(QUÉ HACER): ¿Puedes continuar el hilo del foro sobre las pautas para publicar mensajes a partir de su último párrafo?

(FRAGMENTO MOSTRADO):
···
No que yo sepa. Como mucho puedes listar todos los hilos en los que participas.

----------

## Eleazar Anzola

Lo que se puede ir haciendo de aquí en adelante y sobre la marcha es que los moderadores llamen la atención a cada post que no cumpla con los requisitos mínimos, así de tanto machacarlo y en caso extremo bloqueando el post la gente tendrá que entrar por el aro.

----------

## JotaCE

 *Eleazar Anzola wrote:*   

> Lo que se puede ir haciendo de aquí en adelante y sobre la marcha es que los moderadores llamen la atención a cada post que no cumpla con los requisitos mínimos, así de tanto machacarlo y en caso extremo bloqueando el post la gente tendrá que entrar por el aro.
> 
> 

----------

## AnFe

 *Inodoro_Pereyra wrote:*   

> **EDITO** Estoy tratando de encontrar una forma de ver hilos en lo que yo haya sido el autor... No hay forma verdad? Solo para ver si seguí siempre estas pautas o no. (Creo que si). 

 

En la herramienta de búsqueda pones tu nombre en Autor, luego le das a ordenar por Autor y buscas tus mensajes. Es la forma más rápida que se me ha ocurrido. Aquí tienes los tuyos:

https://forums.gentoo.org/search.php?search_id=2053941043&start=250

Salvo en 2 ocasiones, el resto lo hicste bien jeje  :Wink: 

Un saludo

----------

## Eleazar Anzola

 *JotaCE wrote:*   

>  *Eleazar Anzola wrote:*   Lo que se puede ir haciendo de aquí en adelante y sobre la marcha es que los moderadores llamen la atención a cada post que no cumpla con los requisitos mínimos, así de tanto machacarlo y en caso extremo bloqueando el post la gente tendrá que entrar por el aro.
···
(REGISTROS):

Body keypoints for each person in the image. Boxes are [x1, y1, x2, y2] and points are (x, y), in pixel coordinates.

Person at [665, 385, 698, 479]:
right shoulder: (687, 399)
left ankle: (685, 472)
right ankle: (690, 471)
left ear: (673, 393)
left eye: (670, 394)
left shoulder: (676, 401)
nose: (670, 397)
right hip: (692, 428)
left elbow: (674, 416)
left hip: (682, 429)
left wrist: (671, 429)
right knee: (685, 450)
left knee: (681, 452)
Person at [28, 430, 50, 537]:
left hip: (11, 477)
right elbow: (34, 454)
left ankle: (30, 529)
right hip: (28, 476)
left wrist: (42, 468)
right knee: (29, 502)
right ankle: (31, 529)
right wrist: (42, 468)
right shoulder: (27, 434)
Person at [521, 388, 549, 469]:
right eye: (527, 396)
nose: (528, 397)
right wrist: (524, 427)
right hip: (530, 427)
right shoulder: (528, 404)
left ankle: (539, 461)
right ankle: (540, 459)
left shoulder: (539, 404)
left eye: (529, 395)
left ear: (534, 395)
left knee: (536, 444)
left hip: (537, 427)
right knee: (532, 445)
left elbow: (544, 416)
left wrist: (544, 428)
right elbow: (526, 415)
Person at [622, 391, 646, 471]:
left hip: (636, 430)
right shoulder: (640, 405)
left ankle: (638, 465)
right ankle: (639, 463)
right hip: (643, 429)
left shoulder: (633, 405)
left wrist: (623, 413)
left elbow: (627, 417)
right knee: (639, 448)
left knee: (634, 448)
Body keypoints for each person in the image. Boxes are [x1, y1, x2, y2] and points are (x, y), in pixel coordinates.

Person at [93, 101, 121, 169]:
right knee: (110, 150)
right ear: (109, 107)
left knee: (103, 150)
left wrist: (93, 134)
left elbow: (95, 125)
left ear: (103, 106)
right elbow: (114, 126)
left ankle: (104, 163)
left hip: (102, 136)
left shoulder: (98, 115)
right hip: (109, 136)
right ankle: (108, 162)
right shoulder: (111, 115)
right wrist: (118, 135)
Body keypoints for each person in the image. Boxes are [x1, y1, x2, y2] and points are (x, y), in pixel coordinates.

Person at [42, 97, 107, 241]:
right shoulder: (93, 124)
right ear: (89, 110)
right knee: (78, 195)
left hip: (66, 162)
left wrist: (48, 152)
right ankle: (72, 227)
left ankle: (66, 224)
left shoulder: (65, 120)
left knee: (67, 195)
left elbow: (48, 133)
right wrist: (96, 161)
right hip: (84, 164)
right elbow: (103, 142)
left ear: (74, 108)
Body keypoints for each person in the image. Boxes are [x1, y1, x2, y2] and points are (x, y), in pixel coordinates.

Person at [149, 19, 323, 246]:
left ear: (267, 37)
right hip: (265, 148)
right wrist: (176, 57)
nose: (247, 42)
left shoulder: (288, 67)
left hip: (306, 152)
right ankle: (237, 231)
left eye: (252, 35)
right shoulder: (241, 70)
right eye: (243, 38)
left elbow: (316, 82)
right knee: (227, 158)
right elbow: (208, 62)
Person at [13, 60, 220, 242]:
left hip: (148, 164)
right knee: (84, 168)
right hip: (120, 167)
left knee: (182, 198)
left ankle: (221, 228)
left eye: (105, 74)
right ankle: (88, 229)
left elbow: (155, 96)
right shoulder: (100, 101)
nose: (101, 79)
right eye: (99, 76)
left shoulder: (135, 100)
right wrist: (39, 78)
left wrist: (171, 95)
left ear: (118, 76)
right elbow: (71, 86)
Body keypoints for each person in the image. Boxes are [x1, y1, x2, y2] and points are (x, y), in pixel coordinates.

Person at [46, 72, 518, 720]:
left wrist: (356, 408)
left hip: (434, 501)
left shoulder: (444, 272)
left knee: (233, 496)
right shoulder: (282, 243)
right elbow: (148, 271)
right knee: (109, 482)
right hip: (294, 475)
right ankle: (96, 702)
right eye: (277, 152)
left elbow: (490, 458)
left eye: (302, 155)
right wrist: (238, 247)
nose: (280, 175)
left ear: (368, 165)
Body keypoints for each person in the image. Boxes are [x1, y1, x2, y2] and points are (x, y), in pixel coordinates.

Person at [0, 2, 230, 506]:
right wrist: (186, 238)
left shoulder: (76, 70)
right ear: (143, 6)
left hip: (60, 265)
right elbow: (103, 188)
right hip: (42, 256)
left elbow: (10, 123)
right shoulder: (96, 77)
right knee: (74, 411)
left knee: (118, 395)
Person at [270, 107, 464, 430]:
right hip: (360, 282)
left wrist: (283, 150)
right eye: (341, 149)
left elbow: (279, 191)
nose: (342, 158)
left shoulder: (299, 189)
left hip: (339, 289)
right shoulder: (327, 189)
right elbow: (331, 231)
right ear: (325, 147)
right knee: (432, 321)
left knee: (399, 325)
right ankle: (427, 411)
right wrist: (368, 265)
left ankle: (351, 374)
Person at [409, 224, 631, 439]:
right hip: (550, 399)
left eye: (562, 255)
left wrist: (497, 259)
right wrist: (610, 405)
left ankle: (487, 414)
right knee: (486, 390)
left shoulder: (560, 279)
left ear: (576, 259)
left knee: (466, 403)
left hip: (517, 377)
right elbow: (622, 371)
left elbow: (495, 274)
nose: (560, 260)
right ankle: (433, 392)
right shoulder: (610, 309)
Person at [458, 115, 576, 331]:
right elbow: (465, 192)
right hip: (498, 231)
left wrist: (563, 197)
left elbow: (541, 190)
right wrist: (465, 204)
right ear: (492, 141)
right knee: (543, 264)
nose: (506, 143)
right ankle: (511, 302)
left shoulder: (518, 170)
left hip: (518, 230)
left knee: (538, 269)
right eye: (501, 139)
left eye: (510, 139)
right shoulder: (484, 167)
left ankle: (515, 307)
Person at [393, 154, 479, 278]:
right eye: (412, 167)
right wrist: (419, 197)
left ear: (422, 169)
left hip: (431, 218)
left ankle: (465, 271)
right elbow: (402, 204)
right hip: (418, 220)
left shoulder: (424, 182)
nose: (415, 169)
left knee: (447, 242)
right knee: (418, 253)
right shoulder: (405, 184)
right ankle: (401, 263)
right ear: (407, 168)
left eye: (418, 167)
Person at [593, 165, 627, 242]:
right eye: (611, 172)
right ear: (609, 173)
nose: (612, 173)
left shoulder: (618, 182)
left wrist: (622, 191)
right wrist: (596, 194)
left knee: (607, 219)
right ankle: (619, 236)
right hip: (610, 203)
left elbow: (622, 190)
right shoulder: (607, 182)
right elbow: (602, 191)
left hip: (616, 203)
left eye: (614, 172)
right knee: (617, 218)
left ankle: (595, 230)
···
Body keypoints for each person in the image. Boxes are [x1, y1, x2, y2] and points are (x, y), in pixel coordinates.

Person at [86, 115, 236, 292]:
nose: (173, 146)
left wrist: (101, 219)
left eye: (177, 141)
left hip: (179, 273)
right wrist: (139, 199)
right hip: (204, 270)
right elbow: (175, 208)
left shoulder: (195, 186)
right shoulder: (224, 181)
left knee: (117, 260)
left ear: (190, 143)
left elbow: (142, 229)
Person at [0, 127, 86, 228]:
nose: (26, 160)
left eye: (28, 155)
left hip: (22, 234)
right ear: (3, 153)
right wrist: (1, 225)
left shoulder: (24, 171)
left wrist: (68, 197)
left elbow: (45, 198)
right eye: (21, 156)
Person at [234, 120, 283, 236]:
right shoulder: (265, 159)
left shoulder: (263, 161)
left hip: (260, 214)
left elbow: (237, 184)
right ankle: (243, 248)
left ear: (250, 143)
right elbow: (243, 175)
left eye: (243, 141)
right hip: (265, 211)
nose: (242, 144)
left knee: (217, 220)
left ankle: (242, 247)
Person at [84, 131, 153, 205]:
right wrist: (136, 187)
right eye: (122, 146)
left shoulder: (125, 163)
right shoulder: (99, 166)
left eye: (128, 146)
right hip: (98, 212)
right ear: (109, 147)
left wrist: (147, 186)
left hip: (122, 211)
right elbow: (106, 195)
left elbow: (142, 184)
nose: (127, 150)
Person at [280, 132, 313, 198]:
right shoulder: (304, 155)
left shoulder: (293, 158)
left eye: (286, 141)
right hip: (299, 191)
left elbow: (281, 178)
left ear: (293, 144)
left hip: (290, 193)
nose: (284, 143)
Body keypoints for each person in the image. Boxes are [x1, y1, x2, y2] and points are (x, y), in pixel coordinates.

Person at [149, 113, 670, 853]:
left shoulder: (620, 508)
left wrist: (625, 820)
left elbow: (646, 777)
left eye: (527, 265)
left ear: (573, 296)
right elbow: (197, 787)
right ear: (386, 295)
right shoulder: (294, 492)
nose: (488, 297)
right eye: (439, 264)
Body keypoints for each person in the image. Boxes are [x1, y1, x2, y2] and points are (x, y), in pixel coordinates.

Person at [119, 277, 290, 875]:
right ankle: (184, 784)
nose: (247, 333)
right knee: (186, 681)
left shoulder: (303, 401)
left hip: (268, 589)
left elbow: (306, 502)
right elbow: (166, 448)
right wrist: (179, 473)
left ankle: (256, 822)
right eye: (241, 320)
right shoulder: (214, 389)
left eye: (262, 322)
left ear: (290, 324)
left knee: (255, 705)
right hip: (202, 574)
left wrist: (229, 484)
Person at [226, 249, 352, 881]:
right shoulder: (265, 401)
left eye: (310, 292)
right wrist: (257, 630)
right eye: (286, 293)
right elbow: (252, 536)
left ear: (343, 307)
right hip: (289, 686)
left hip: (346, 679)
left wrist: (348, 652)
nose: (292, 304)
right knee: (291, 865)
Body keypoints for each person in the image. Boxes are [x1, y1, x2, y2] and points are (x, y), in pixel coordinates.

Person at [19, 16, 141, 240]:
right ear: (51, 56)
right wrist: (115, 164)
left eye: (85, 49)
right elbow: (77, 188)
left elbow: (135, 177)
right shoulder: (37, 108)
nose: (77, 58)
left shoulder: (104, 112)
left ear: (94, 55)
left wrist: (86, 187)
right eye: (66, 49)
···
(RESULTADO):
> 
> 

----------

## Inodoro_Pereyra

 *AnFe wrote:*   

>  *Inodoro_Pereyra wrote:*   **EDITO** Estoy tratando de encontrar una forma de ver hilos en lo que yo haya sido el autor... No hay forma verdad? Solo para ver si seguí siempre estas pautas o no. (Creo que si).  
> 
> En la herramienta de búsqueda pones tu nombre en Autor, luego le das a ordenar por Autor y buscas tus mensajes. Es la forma más rápida que se me ha ocurrido. Aquí tienes los tuyos:
> 
> https://forums.gentoo.org/search.php?search_id=2053941043&start=250
> ...

 

Buenísimo! La verdad no se me había ocurrido. Tenía que existir la manera de hacerlo...

Salud!

----------

## ekz

 :Shocked:  Cometí 7 veces dicha falta, y eso que no es común para mi abrir hilos, enseguida los corrijo.

Saludos!

----------

## i92guboj

He añadido una encuesta al hilo tras consultarlo con el dueño del mismo (JotaCE). Tengo curiosidad por ver qué opina la gente en números, así que a votar  :Razz: 

Tened en cuenta que esto -al menos por ahora- no implica nada. Es tan solo una consulta para saber qué pensais.

Saludos  :Smile: 

----------

## Stolz

He votado que sí. Hace años no me parecía necesario seguir la pauta con tal de que el título fuese suficientemente descriptivo pero he cambiado de opinión, creo que se gana bastante. Lo único que creo innecesario es poner el estado inicialmente. Ver ese "(abierto)" en el título no me aporta nada. Si has abierto un hilo es normal que si no hay respuestas esté "abierto", creo con poner "(cerrado)" o "(solucionado)" al final es suficiente.

Saludozzzzz

----------

## i92guboj

 *Stolz wrote:*   

> He votado que sí. Hace años no me parecía necesario seguir la pauta con tal de que el título fuese suficientemente descriptivo pero he cambiado de opinión, creo que se gana bastante. Lo único que creo innecesario es poner el estado inicialmente. Ver ese "(abierto)" en el título no me aporta nada. Si has abierto un hilo es normal que si no hay respuestas esté "abierto", creo con poner "(cerrado)" o "(solucionado)" al final es suficiente.
> 
> Saludozzzzz

 

Ciertamente  :Smile: 

----------

## ensarman

hay un porblema, el titulo aveces no acepta muchos caracteres y resulta un poco complicado hacer que quepa todo el titulo.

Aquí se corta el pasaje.